As I got a little older and especially after I moved to Alaska, I became an ardent “people watcher.” I was often lonely and felt isolated thousands of miles from the rest of the US. Many nights I would go to the Anchorage airport and watch travelers come and go. I loved seeing the excitement and love people shared when they greeted each other or the emotional goodbyes as they parted.

In the early 80’s after I got my GED, I attended a local community college for a while and I was interested in knowing more about what made people “tick.” So at that time, and many times since then, I felt I might have been a good psychologist. I think I am a good listener and several times in my life I have met people that share some of the most personal things with me. Often these were strangers or people I just had met. Sometimes I wondered if there was something about my face that said, “I am a good listener!”

Anyway there it is… a Shrink.

In 1987 Chris and I had some discussion about careers and jobs, and although I do not remember exactly what brought about the discussion, the next day I wrote him a note about my feeling on the whole matter. My thoughts are below and my views are pretty much the same.

“I may not have a ‘career’ in the eyes of the world; but I feel my life has touched others in a positive way. I don’t have the need to prove myself to the entire world to show my life has value.

My goals and aspirations were sacrificed because of poor choices which I made while I was still a child. I believe I was given an above average intelligence by my Maker and I have benefited from it many times. I have nothing to boast about for my mothering; I’ve made many errors which I often wish I could change. I don’t want to look at what I could have been, but at who I am now; I am thankful for the life God has given me.
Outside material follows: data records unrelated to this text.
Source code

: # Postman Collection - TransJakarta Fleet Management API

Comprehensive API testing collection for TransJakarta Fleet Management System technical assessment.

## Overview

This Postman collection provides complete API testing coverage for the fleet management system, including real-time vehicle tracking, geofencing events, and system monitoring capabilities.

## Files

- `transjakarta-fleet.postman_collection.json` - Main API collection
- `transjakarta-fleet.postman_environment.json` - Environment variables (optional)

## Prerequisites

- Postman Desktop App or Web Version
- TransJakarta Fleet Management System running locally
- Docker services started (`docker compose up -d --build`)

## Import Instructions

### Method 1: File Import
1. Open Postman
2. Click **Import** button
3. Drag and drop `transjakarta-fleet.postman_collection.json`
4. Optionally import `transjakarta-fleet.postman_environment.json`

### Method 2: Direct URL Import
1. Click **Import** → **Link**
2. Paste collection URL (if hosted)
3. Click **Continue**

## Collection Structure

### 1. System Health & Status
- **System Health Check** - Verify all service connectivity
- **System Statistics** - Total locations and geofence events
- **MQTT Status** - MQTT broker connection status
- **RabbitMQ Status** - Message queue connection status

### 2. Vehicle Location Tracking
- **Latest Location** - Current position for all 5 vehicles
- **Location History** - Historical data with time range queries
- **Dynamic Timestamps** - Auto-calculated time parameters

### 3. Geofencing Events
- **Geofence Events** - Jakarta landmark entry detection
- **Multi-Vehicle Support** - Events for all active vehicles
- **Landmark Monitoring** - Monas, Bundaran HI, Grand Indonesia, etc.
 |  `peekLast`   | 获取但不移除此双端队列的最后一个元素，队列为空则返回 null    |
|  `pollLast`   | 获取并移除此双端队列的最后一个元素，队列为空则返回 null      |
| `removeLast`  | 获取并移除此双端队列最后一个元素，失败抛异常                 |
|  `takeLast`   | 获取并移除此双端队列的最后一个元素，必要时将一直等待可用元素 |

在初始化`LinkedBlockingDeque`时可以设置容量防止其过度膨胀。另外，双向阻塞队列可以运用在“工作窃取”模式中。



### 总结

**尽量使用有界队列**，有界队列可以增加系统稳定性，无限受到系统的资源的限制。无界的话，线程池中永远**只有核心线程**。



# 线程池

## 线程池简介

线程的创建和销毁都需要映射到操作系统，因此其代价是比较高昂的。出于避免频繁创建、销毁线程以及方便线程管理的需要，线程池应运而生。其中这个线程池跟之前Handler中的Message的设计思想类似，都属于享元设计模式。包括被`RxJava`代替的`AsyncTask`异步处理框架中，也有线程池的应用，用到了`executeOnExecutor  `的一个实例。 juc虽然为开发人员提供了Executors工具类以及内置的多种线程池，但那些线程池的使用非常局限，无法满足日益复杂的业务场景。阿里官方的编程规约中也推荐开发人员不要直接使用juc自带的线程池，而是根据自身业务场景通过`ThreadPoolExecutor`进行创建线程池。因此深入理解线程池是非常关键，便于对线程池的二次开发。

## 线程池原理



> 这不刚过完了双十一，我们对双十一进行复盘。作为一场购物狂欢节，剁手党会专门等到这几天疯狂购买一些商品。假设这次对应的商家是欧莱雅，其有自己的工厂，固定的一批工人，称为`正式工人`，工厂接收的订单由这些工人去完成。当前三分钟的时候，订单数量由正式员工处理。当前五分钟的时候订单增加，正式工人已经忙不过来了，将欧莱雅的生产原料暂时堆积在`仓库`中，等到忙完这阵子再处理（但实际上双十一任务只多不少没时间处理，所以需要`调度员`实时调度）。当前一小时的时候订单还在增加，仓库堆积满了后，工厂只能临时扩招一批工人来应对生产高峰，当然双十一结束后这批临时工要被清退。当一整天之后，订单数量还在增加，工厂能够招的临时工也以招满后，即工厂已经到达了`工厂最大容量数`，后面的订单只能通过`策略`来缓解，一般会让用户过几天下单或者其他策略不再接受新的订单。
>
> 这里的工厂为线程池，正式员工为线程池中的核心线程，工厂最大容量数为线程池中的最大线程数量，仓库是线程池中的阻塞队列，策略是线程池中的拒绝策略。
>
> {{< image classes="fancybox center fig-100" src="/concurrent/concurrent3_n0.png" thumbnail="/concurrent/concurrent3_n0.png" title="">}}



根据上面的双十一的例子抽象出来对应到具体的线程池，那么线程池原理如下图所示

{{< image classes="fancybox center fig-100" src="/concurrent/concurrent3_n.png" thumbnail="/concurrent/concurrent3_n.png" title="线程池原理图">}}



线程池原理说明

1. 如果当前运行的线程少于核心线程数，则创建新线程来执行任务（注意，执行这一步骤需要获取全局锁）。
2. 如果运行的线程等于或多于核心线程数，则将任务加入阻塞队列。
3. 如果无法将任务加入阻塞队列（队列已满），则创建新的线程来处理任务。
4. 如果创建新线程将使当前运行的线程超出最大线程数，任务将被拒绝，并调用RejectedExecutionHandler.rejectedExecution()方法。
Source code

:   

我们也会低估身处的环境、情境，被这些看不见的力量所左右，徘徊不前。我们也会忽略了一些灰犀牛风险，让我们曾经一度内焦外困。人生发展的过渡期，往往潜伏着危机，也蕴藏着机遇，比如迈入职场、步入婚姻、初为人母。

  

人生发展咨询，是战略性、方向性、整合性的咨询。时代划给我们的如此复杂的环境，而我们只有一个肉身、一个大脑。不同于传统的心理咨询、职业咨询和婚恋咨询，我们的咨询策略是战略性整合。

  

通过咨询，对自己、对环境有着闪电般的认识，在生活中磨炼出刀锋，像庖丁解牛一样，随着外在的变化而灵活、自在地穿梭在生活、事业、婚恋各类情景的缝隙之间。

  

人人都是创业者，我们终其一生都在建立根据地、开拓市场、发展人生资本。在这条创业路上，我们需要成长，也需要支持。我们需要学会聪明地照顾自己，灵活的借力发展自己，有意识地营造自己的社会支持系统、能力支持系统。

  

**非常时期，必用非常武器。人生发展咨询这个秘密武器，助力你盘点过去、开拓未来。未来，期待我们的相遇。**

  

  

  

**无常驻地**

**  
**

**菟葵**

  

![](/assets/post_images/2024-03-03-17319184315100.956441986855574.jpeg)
If my role in life from the world’s point-of-view is that of a ‘peon,’ then I am even more amazed at the wonders of God. My life may not change history, but if I try every day to live it and help others I know God will remember me when my life is over. This world offers no rewards…careers in this world are only temporary…I want to spend the rest of my life working at a career which would exemplify Christ’s life. My failure at a worldly career is of no consequence to me; my career success is yet to be determined.”